Problem to work on: Please give again, word for word, each line that falls between the line with "Alma Sistemi 8 hafta sonunda tüylerde" and the end of the data, inclusive.

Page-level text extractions
──────

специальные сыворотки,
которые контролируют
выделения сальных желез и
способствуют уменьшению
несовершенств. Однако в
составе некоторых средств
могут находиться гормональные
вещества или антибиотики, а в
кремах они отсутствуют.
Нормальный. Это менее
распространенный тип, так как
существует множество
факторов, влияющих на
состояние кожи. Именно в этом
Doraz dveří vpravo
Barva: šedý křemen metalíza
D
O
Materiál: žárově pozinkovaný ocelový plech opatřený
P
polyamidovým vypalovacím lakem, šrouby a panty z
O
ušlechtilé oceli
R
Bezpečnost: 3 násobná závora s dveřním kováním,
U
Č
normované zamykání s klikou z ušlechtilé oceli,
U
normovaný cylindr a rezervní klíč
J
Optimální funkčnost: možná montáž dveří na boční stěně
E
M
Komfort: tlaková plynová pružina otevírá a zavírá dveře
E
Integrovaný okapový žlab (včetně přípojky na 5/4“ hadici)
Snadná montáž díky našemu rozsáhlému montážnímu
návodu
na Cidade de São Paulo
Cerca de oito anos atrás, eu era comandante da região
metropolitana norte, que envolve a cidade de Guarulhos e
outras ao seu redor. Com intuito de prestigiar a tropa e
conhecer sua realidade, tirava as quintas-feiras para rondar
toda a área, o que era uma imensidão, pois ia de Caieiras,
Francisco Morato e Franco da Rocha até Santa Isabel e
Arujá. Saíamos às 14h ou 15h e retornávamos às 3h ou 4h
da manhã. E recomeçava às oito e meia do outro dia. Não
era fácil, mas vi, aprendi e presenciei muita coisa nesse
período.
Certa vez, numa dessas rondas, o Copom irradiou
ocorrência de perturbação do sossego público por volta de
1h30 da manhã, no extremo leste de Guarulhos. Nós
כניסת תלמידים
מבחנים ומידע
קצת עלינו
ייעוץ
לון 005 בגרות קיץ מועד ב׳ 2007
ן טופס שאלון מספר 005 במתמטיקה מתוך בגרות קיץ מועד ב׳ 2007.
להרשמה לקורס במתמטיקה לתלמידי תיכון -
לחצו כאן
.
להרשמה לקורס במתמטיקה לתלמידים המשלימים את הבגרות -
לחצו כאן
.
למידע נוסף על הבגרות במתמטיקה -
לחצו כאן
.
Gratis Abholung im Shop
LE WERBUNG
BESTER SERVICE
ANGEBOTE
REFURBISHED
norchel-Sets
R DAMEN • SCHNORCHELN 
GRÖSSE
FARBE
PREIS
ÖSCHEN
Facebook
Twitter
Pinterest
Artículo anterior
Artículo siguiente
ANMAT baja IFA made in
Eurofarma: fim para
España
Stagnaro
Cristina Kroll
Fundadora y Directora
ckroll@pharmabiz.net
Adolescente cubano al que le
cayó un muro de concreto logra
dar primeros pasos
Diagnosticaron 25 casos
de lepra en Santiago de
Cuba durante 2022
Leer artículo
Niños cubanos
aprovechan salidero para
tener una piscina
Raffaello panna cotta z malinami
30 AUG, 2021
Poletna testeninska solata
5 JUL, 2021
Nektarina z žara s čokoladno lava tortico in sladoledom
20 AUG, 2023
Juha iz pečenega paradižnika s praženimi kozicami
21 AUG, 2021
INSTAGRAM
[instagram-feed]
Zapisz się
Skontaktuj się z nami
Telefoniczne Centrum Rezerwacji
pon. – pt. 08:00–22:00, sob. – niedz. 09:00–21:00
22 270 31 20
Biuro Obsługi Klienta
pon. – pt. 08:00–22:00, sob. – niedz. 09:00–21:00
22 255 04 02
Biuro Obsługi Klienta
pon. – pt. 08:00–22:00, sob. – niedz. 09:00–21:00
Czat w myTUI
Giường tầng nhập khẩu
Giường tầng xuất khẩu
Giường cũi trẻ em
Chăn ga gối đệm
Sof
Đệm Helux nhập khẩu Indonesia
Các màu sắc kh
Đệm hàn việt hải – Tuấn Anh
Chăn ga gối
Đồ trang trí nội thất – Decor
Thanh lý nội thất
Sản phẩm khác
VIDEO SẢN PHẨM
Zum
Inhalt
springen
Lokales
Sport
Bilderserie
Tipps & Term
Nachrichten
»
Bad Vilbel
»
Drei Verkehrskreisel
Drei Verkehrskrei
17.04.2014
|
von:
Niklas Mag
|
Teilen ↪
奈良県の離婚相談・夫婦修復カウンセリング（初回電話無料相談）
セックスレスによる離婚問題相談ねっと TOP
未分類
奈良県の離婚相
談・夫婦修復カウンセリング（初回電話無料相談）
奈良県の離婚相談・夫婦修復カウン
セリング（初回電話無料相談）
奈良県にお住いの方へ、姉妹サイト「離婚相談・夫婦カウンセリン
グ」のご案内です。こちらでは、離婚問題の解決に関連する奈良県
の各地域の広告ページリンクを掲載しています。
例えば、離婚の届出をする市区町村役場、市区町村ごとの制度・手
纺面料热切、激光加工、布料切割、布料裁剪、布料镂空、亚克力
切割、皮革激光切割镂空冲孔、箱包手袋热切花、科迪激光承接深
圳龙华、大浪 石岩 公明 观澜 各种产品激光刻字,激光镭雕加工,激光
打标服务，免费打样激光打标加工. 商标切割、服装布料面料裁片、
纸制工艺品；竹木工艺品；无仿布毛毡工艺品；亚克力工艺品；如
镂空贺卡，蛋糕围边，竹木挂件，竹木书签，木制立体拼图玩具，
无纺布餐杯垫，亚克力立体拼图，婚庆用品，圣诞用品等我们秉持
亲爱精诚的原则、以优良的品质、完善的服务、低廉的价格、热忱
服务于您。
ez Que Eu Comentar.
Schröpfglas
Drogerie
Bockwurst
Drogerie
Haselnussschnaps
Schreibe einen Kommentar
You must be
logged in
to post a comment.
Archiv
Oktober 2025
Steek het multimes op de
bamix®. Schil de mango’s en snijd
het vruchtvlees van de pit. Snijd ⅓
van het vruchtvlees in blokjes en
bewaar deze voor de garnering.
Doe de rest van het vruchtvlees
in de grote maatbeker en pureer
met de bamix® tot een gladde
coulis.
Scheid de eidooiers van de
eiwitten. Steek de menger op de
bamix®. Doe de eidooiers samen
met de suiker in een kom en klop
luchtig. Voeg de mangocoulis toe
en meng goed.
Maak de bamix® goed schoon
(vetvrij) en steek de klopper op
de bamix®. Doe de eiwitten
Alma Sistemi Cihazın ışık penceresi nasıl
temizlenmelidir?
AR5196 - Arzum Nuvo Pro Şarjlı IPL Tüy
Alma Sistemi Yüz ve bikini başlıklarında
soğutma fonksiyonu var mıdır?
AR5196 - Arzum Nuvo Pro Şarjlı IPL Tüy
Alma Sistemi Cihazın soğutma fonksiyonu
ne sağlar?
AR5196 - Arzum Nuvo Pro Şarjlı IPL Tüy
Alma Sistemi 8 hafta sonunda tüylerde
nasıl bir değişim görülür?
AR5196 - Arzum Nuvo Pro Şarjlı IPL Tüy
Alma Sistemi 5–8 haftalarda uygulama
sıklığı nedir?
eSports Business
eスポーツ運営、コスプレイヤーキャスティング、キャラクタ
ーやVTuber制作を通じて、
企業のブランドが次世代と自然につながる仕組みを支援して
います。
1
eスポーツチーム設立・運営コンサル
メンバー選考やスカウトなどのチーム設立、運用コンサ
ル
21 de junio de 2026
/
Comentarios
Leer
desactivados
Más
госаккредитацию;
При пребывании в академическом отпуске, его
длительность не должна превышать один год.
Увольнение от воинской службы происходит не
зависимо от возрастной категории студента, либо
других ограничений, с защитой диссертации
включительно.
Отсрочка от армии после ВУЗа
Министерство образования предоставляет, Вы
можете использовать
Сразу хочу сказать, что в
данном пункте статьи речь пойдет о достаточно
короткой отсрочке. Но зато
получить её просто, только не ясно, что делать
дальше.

──────

Result of this task:
Alma Sistemi 8 hafta sonunda tüylerde
nasıl bir değişim görülür?
AR5196 - Arzum Nuvo Pro Şarjlı IPL Tüy
Alma Sistemi 5–8 haftalarda uygulama
sıklığı nedir?
eSports Business
eスポーツ運営、コスプレイヤーキャスティング、キャラクタ
ーやVTuber制作を通じて、
企業のブランドが次世代と自然につながる仕組みを支援して
います。
1
eスポーツチーム設立・運営コンサル
メンバー選考やスカウトなどのチーム設立、運用コンサ
ル
21 de junio de 2026
/
Comentarios
Leer
desactivados
Más
госаккредитацию;
При пребывании в академическом отпуске, его
длительность не должна превышать один год.
Увольнение от воинской службы происходит не
зависимо от возрастной категории студента, либо
других ограничений, с защитой диссертации
включительно.
Отсрочка от армии после ВУЗа
Министерство образования предоставляет, Вы
можете использовать
Сразу хочу сказать, что в
данном пункте статьи речь пойдет о достаточно
короткой отсрочке. Но зато
получить её просто, только не ясно, что делать
дальше.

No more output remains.